* **TASK REQUIREMENTS**
Filter the entries that follow, copying every line in which the word "married" appears.
::: RECORDS PROVIDED :::
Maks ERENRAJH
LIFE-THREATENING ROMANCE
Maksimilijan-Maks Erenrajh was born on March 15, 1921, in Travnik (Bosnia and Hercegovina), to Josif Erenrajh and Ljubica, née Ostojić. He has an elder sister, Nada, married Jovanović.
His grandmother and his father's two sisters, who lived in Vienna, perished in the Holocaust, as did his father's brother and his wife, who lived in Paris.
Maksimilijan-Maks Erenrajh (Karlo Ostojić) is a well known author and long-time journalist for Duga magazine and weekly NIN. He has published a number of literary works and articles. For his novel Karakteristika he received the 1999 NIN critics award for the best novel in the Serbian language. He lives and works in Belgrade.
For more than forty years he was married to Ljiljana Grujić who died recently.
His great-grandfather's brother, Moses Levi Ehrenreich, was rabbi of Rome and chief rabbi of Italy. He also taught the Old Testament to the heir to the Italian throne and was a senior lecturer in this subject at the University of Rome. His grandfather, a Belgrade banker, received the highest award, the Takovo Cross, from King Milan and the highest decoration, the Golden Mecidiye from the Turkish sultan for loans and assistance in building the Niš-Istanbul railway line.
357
:::
::: RECORDS PROVIDED :::
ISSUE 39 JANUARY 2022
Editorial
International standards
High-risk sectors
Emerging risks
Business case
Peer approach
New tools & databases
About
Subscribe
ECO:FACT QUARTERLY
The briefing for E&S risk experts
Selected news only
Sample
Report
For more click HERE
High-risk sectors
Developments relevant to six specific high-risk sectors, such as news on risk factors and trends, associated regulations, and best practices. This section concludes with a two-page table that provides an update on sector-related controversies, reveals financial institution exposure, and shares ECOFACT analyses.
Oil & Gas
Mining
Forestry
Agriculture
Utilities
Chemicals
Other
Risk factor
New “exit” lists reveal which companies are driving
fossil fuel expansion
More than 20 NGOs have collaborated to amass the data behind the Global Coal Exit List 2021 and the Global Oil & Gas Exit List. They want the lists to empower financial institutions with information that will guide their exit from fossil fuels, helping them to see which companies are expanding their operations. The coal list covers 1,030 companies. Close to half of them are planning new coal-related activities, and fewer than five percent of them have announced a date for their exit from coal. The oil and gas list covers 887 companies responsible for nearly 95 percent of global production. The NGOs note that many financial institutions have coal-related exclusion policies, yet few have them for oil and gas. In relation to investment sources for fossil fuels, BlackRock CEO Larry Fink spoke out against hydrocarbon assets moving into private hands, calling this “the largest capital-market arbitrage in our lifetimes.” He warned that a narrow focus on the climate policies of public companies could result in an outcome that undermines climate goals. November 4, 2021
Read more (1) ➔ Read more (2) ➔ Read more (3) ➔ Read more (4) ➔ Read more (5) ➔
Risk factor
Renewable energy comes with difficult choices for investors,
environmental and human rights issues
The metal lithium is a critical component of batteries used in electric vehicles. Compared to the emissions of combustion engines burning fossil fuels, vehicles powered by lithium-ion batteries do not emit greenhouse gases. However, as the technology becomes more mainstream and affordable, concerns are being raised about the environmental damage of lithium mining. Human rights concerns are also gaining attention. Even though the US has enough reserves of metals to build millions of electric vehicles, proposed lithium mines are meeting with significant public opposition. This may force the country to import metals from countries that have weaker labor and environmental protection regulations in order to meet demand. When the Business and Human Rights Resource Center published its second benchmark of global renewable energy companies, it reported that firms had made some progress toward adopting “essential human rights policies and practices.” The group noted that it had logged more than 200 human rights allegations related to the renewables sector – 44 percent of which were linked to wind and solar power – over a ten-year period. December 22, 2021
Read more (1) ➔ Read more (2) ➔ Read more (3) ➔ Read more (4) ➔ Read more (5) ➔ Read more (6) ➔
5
:::
::: RECORDS PROVIDED :::
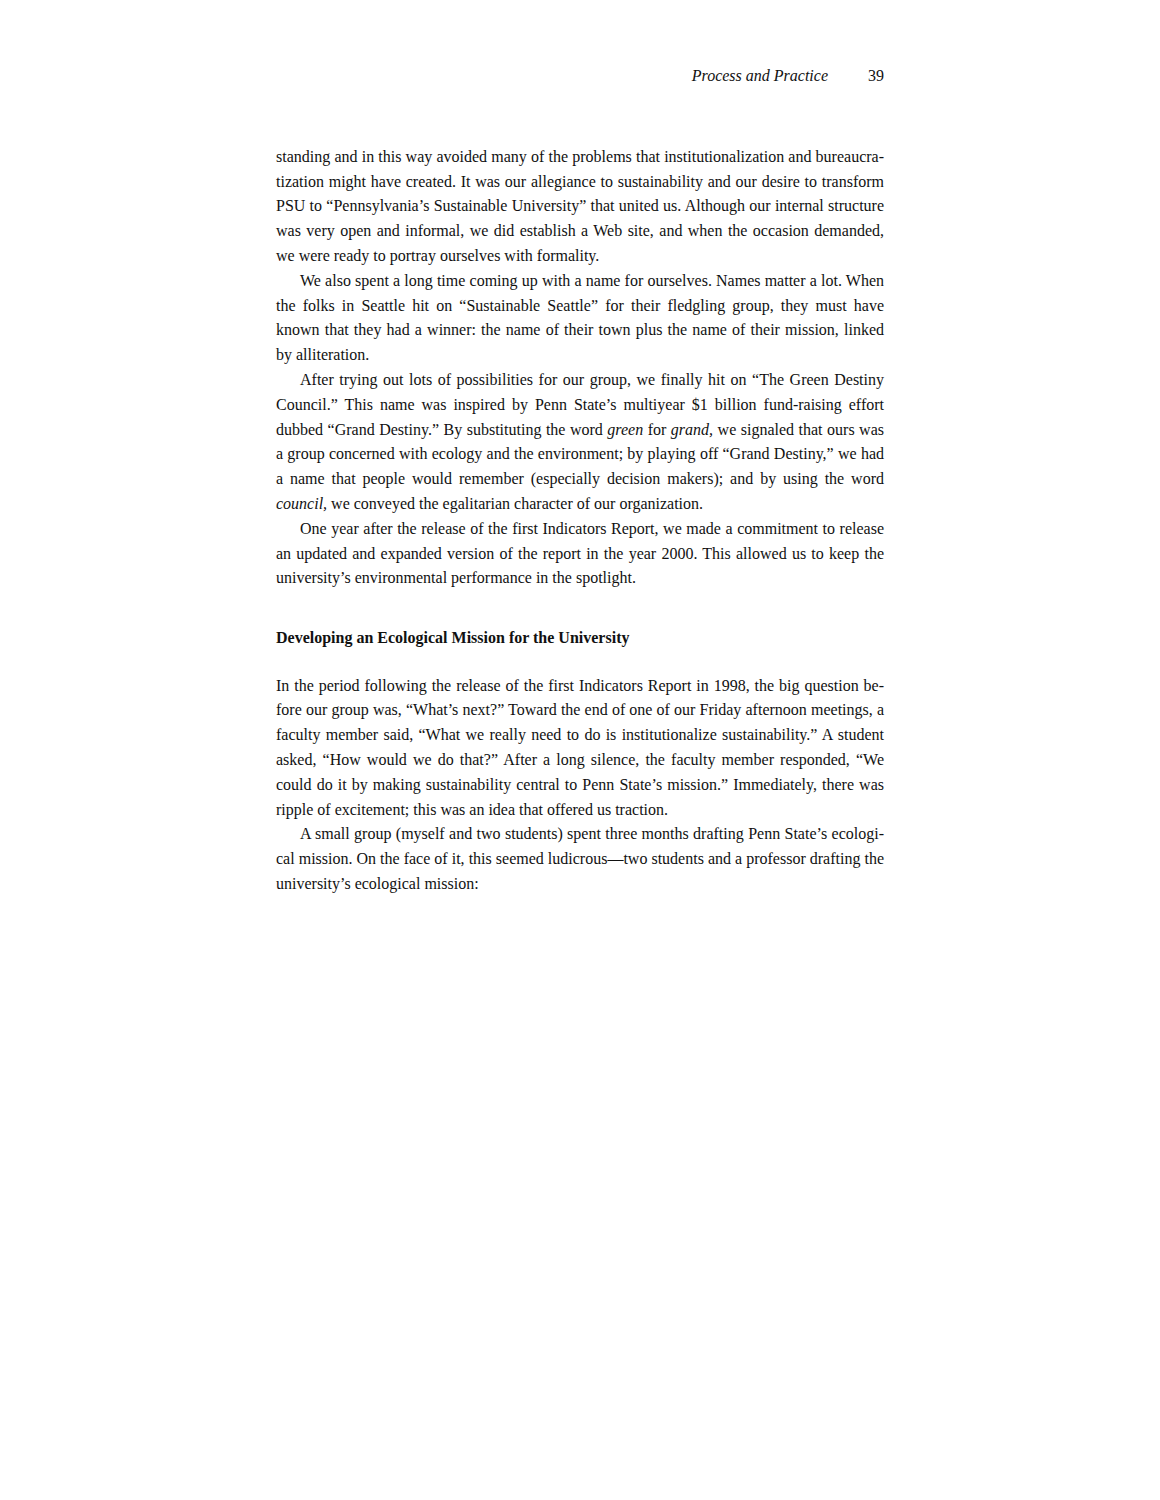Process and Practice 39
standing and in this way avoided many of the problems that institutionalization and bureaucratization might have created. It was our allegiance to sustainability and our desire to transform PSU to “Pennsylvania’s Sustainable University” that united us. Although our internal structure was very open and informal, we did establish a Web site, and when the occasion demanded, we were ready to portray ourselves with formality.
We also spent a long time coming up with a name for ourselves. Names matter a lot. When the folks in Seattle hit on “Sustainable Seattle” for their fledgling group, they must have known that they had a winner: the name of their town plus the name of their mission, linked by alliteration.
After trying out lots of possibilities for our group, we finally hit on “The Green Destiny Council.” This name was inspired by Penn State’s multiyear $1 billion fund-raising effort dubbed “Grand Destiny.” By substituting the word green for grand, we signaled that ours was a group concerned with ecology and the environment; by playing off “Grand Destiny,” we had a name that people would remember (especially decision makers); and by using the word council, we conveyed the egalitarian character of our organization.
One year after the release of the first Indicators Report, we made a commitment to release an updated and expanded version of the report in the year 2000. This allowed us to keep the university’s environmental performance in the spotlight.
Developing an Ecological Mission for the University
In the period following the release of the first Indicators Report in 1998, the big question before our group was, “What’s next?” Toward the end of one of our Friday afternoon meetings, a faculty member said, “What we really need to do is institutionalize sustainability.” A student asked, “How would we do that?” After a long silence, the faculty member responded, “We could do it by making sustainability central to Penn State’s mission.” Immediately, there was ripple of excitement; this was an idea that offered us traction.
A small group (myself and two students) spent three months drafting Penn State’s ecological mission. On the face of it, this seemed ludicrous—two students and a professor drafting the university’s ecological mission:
:::
* **ANSWER TO THIS TASK**
Maksimilijan-Maks Erenrajh was born on March 15, 1921, in Travnik (Bosnia and Hercegovina), to Josif Erenrajh and Ljubica, née Ostojić. He has an elder sister, Nada, married Jovanović.
For more than forty years he was married to Ljiljana Grujić who died recently.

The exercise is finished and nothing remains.